The dollar for the week, meanwhile, was looking at a 0.7% gain, while the 10-year Treasury note yield TMUBMUSD10Y, 1.090% has held mostly steady at around 1.10% since last Friday.
Richer yields and a stronger dollar can dull the appeal of owning dollar-priced bullion.
On Thursday, gold found some support, moving off session lows after Federal Reserve Chairman Jerome Powell said that it isn’t time to consider exiting easy-money policies, as the U.S. combats the economic crisis wrought by the COVID-19 pandemic.
“Now is not the time to be talking about exit,” Powell said in a webcast with Princeton University on Thursday.
“With the Fed Chair pledging to provide ample warning time before any such tapering so as to avoid a repeat of the infamous ‘taper tantrum’ of 2013, gold bulls can take heart from the continued central bank support that should limit the precious metal’s downside for a while longer,” wrote Han Tan, market analyst at FXTM, in a research note on Friday.
On Friday, Minneapolis Federal Reserve President Neel Kashkari said inflation could be rising, but there isn’t much risk of it getting out of control.
Over the long-run commodity analysts remain bullish on gold, particularly on the back of outsize U.S. government spending, which could devalue dollars and buttress gold prices.
Biden’s coronavirus economic relief plan is “likely to fuel speculation around inflationary pressures rising in the United States,” Lukman said. “Gold, which is considered a hedge against inflation may receive a tailwind from the fiscal stimulus.”
Biden’s fiscal plan calls for a round of $1,400-per-person direct payments to most households, a $400-a-week unemployment insurance supplement through September, expanded paid leave and increases in the child tax credit and help for states with the COVID-19 vaccine rollout.
On Friday, investors also digested the latest U.S. economic data.

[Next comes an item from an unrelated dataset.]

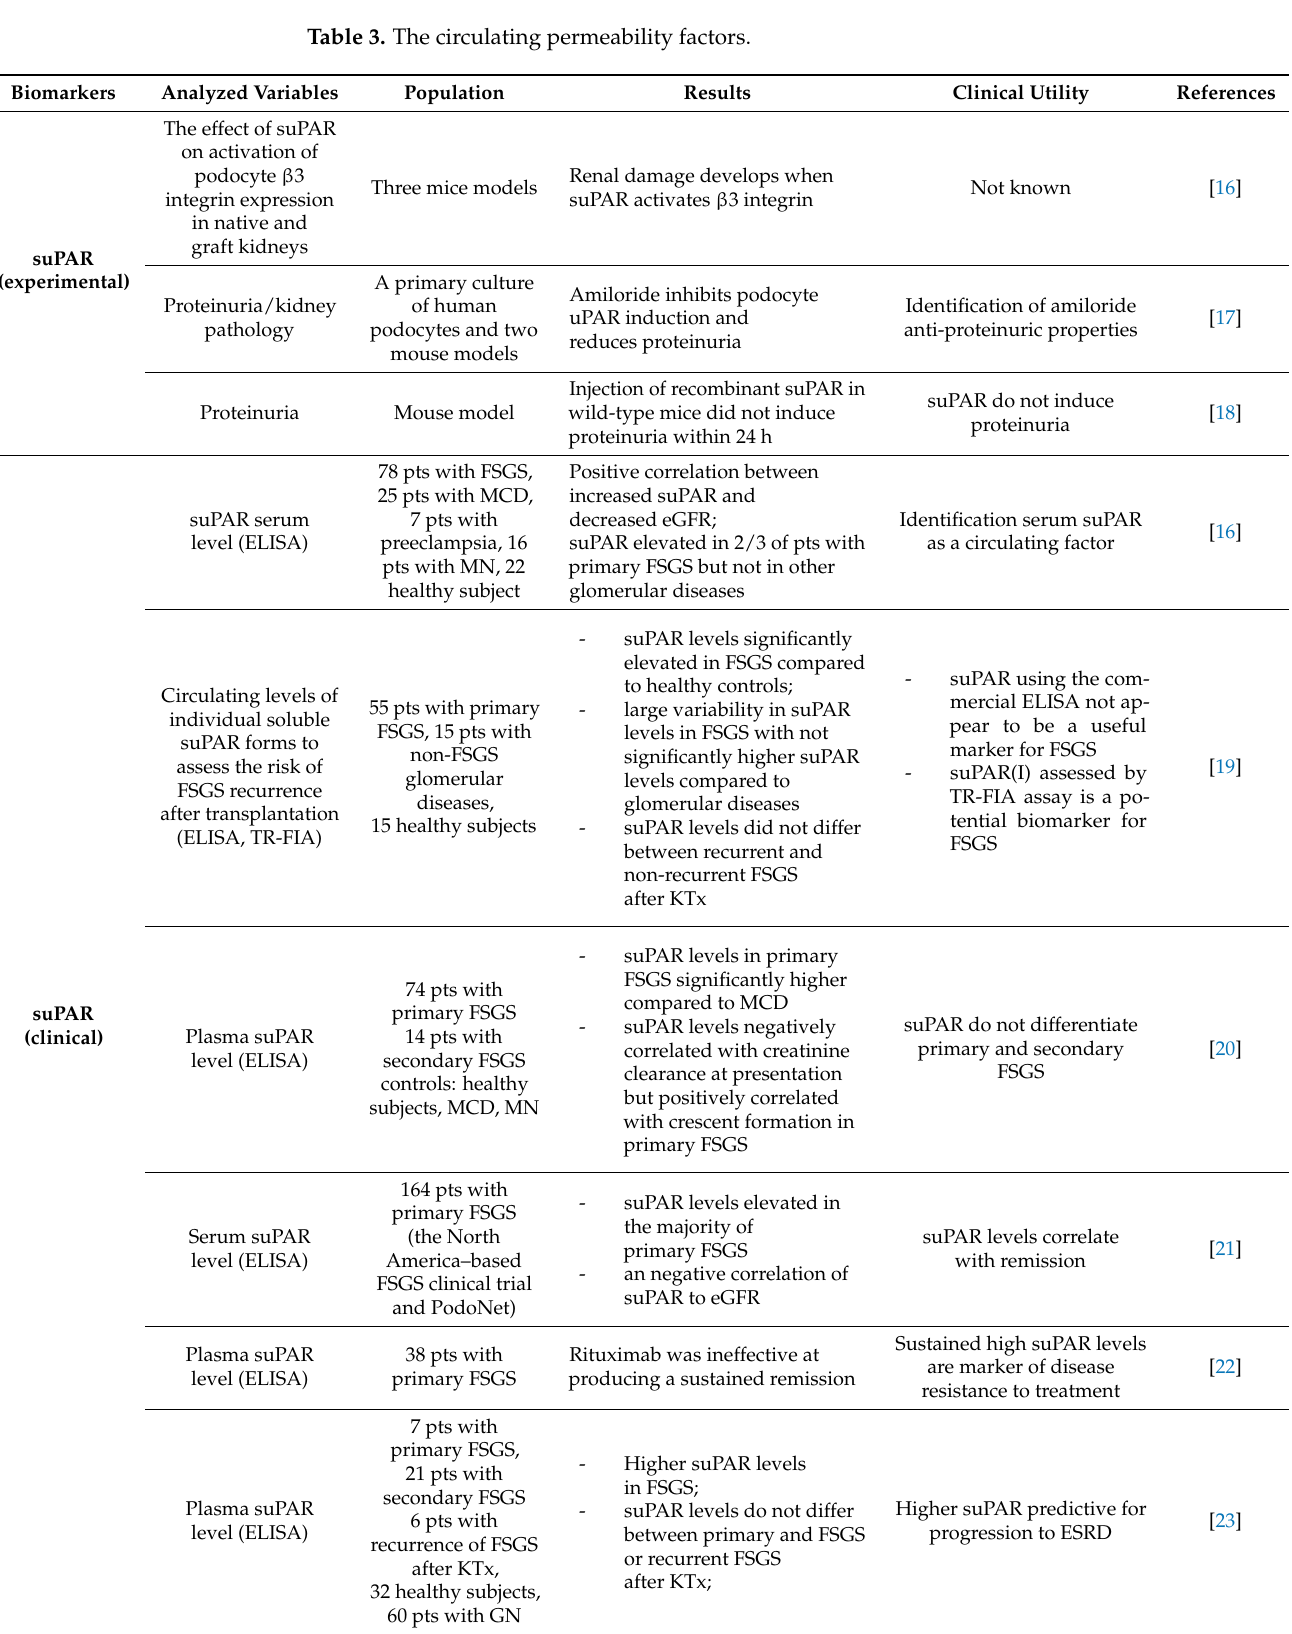
Table 3. The circulating permeability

December retail sales fell for a third straight month, down 0.7%. Economists polled by Dow Jones and The Wall Street Journal has forecast a 0.1% decline.
The producer price index increased 0.3% in December, smaller than the forecast for a 0.4% rise. Industrial production, meanwhile, rose 1.6% in December — the largest gain since July. And the first of two readings of consumer sentiment this month fell slightly to 79.2 from 80.7 in December, according to an index produced by the University of Michigan.
Other metals traded on Comex finished lower on Friday. March copper HGH21, 0.75% lost 1.7% to $3.602 a pound, with prices down about 2% for the week.
April platinum PLJ21, -0.28% fell 3.2% to $1,089.90 an ounce, for a weekly rise of 1.7%, while March palladium PAH21, -0.38% settled at $2,395.10 an ounce, down 1.2% for the session, for a weekly climb of around 1.3%.